Dall’altra parte resta caldo il fronte guerra in Ucraina, con l’attesa presentazione da parte dell’Europa del pacchetto energetico e dei chiarimenti sull’utilizzo di doppi conti per l’import di gas russo. Gli Usa, invece, premono per un maggior pressing su Putin e starebbero valutando la possibilità di bloccare la capacità della Russia di pagare gli obbligazionisti statunitensi. Secondo quanto riferito martedì sera da Bloomberg, il Tesoro americano vorrebbe lasciar scadere il 25 maggio (a tre mesi dall’inizio dell’invasione) quelle deroghe tecniche alle sanzioni che hanno finora consentito a Mosca di ripagare le sue cedole e il suo debito in dollari: questa mossa avvicinerebbe Mosca al default. “E’ in considerazione, ma non ho una decisione da anticipare in questo momento”, ha detto un funzionario dell’amministrazione Biden alla Reuters. “Stiamo valutando tutte le opzioni per aumentare la pressione su Putin”, ha aggiunto. Secondo alcuni, per altro, garantire la possibilità di pagare sarebbe un modo per far sì che la Russia investa le sue risorse verso gli investitori Usa, piuttosto che in armamenti o comunque per sostenere l’invasione stessa.
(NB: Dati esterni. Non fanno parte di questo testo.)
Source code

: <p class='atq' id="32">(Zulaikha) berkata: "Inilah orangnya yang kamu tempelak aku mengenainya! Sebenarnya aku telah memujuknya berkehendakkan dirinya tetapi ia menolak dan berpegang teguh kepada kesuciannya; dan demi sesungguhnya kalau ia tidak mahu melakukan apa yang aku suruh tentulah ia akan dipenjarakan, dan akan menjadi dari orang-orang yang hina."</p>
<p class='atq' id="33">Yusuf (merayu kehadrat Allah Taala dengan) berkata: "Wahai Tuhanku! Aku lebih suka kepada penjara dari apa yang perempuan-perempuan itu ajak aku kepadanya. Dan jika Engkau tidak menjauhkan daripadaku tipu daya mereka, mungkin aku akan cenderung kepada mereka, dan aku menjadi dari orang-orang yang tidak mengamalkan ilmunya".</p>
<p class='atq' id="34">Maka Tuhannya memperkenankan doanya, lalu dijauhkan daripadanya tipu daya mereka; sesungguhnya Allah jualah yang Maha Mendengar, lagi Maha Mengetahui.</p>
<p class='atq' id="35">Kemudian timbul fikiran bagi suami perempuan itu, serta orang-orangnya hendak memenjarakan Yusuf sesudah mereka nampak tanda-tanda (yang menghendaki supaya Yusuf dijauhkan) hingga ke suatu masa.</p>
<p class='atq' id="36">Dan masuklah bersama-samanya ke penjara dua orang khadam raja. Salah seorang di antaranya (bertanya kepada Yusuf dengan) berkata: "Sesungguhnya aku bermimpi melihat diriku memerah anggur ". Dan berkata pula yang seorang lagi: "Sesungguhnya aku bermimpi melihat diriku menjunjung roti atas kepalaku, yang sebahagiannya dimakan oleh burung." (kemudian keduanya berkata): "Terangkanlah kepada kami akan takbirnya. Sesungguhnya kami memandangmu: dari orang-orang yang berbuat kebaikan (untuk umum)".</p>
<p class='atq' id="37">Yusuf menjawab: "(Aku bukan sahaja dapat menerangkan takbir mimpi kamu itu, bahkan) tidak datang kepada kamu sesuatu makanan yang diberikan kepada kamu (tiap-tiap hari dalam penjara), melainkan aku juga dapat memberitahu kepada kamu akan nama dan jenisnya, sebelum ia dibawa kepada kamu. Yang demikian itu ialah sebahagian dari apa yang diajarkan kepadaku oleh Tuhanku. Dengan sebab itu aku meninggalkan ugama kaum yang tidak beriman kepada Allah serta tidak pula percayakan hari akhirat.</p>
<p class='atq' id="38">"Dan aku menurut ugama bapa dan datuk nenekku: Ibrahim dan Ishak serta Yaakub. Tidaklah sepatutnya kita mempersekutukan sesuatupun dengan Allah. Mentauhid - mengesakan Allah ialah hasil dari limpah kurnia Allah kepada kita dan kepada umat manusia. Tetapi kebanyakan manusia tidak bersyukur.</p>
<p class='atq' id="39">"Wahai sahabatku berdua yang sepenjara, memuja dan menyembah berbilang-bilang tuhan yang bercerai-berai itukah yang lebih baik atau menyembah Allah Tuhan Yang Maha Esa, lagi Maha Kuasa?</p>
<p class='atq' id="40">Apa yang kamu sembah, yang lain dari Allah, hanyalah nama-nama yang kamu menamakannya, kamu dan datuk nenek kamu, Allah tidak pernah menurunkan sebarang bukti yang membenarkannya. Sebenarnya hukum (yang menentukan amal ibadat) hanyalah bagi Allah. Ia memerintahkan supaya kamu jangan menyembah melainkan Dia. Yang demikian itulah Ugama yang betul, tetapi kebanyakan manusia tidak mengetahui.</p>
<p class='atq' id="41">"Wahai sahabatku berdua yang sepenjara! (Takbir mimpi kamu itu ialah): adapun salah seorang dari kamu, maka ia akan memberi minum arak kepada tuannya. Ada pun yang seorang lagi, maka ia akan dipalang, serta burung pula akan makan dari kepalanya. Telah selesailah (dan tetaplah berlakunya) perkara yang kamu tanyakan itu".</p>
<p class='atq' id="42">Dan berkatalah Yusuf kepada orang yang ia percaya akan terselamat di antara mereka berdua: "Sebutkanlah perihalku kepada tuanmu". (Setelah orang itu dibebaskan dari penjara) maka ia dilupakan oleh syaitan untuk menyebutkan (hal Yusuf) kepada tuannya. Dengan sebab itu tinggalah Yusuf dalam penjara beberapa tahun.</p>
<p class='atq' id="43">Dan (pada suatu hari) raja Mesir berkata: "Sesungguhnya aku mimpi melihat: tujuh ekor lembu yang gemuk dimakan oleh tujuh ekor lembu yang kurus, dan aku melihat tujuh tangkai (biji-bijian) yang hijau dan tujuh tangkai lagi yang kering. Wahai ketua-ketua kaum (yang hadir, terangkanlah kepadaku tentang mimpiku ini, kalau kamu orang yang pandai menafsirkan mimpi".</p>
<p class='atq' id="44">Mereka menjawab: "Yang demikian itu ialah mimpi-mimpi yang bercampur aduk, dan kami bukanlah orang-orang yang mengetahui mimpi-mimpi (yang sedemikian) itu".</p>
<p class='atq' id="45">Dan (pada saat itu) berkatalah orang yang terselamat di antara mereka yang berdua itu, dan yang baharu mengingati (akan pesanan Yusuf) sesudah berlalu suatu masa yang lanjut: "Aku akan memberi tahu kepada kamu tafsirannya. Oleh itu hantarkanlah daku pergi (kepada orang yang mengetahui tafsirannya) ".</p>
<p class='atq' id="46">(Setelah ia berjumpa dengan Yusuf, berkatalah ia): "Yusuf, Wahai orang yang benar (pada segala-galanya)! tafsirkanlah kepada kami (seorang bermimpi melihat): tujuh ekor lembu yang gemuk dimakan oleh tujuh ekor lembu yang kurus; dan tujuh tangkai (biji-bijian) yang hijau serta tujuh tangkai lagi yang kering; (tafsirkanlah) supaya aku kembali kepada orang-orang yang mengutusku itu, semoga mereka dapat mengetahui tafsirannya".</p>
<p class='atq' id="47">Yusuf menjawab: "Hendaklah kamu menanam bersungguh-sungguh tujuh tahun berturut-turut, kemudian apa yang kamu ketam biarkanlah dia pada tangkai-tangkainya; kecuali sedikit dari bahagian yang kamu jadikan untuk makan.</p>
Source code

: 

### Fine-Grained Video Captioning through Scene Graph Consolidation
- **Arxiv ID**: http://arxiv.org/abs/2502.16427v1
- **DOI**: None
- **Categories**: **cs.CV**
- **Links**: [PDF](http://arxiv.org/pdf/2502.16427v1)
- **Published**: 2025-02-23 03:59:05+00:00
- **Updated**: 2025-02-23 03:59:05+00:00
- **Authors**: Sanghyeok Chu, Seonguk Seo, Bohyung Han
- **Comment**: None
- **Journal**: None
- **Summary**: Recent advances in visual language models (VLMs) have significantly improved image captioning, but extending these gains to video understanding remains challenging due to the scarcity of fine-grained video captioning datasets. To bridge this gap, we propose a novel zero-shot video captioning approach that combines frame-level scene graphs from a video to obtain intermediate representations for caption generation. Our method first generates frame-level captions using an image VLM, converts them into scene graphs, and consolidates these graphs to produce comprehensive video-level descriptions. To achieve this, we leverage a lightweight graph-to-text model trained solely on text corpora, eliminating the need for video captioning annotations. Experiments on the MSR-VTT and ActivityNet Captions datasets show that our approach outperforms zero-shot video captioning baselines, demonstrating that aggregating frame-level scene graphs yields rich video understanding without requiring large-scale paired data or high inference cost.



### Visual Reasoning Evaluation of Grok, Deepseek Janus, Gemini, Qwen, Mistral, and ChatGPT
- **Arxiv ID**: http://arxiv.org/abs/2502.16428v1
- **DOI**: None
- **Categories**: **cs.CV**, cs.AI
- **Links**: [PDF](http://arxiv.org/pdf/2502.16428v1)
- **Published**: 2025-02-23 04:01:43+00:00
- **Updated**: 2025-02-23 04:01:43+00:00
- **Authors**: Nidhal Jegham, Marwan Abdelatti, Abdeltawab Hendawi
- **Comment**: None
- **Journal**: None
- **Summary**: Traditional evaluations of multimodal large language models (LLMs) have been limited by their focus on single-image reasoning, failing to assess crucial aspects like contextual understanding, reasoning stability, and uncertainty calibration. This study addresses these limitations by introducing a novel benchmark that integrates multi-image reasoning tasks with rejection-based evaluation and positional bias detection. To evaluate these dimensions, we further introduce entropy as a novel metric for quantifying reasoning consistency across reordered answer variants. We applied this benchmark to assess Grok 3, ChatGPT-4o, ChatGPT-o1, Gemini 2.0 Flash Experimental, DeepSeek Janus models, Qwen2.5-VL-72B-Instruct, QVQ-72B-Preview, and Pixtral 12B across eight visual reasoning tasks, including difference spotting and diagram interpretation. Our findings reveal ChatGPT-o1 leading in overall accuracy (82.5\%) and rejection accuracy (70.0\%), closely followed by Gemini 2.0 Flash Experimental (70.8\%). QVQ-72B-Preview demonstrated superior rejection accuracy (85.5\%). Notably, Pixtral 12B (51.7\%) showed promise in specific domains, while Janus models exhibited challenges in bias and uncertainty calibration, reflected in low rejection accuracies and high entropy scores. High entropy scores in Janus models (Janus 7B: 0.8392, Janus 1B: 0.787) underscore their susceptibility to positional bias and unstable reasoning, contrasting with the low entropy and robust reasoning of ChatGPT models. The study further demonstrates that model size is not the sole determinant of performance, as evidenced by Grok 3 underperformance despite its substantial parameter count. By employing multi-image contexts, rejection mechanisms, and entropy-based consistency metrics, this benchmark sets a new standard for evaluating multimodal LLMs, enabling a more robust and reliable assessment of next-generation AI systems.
Tra questi ragionamenti, le Borse europee aprono deboli: dopo le prime battute Parigi scivola dello 0,10%, Francoforte dello 0,11% mentre Londra lima lo 0,06%. Milano sale dello 0,05%.

Le Borse asiatiche si sono mosse contrastate condizionate dai rischi di inflazione e di inasprimento monetario, e dai timori per il rallentamento della crescita globale anche a causa dei lockdown cinesi. A pesare sono anche le parole del presidente della Fed, Jerome Powell, che ha usato toni molto risoluti contro l’inflazione e sulla necessità che l’istituto centrale statunitense faccia tutto ciò che è nelle sue possibilità per contrastare la corsa dei prezzi, anche a costo di raffreddare l’andamento dell’economia. Tokyo guadagna lo 0,94% dopo aver digerito la lieve contrazione del Pil nipponico nel primo trimestre (-0,2% con un calo significativo di export e consumi a causa delle norme anti-Covid). Shanghai perde lo 0,25%, Shenzhen sale dello 0,08% mentre Hong Kong gira in positivo dello 0,12% nonostante le autorità abbiano consentito ad alcune società finanziarie di riprendere i lavori, nell’ambito del piano di graduale allentamento delle misure di contenimento anti-Covid.

Tra le valute, l’euro apre poco mosso a 1,0532 dollari e a 136,04 yen. La divisa unica europea ieri ha tratto forza dalle dichiarazioni del governatore della banca centrale olandese, Klaas Knot, che ha aperto la porta a un aumento dei tassi di 50 punti base. Stabile a 129,17 il cross tra dollaro e yen.

Osservato speciale è il comparto energetico. Il petrolio è in rialzo sui mercati asiatici sulla scia delle speranze di ripresa della domanda in Cina alimentate dal graduale allentamento delle rigide misure di contenimento del Covid-19. I futures del Brent guadagnano lo 0,36% a 112,28 dollari al barile mentre i futures del West Texas Intermediate (Wti) degli Stati Uniti salgono dello 0,82% a 113,31 dollari al barile.